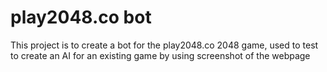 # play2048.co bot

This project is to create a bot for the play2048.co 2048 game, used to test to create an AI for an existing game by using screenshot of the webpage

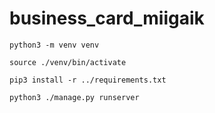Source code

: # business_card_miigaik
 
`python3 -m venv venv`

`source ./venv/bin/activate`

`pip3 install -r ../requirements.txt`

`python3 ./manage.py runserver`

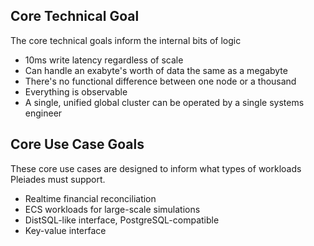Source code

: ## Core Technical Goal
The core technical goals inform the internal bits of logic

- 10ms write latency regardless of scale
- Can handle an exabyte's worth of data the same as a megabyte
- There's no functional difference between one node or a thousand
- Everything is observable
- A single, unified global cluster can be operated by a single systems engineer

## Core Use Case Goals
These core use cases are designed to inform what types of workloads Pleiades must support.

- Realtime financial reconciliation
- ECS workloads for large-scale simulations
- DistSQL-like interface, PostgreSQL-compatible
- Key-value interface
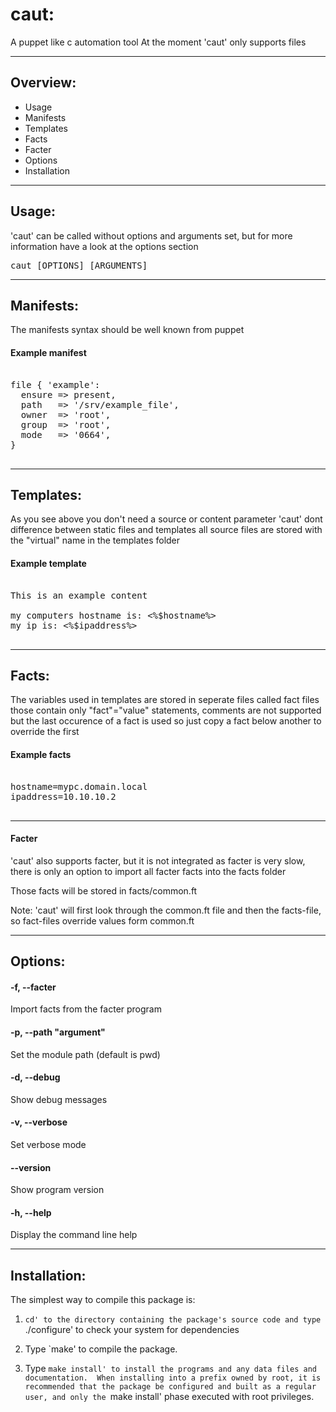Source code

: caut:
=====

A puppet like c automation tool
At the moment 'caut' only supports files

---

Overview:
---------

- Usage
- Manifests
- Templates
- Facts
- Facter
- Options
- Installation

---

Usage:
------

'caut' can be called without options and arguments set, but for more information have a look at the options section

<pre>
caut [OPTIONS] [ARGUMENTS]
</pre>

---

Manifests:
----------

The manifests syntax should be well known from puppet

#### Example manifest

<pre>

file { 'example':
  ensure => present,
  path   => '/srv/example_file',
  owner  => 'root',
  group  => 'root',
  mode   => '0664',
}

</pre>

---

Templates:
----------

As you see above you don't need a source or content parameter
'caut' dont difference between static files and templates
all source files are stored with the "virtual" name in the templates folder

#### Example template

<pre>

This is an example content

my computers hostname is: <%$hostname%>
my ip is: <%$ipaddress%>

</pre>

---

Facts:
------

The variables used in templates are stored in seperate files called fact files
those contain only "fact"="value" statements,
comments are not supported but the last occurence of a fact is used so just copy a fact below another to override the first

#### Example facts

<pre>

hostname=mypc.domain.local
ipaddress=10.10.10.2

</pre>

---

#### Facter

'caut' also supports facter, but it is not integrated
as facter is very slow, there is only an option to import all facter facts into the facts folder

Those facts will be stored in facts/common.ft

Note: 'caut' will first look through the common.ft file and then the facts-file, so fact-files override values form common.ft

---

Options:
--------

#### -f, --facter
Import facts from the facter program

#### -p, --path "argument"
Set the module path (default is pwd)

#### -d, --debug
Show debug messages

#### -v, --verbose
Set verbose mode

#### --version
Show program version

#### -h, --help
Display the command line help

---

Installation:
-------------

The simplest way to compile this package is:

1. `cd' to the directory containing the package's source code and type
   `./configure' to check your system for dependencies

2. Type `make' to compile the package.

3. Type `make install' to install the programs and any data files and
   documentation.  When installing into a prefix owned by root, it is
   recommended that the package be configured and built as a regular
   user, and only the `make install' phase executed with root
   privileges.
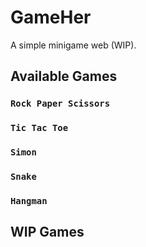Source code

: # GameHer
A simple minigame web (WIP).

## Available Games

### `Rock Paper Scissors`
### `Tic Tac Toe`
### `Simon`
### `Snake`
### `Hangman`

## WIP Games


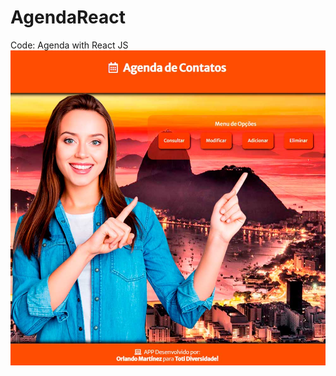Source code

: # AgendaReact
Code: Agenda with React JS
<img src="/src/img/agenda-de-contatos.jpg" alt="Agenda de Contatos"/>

--*--

Write down exactly the span of lines above from the one containing "## Core Technical Goal" to the one containing "- Everything is observable", both ends included.

Solution to the exercise –
: ## Core Technical Goal
The core technical goals inform the internal bits of logic

- 10ms write latency regardless of scale
- Can handle an exabyte's worth of data the same as a megabyte
- There's no functional difference between one node or a thousand
- Everything is observable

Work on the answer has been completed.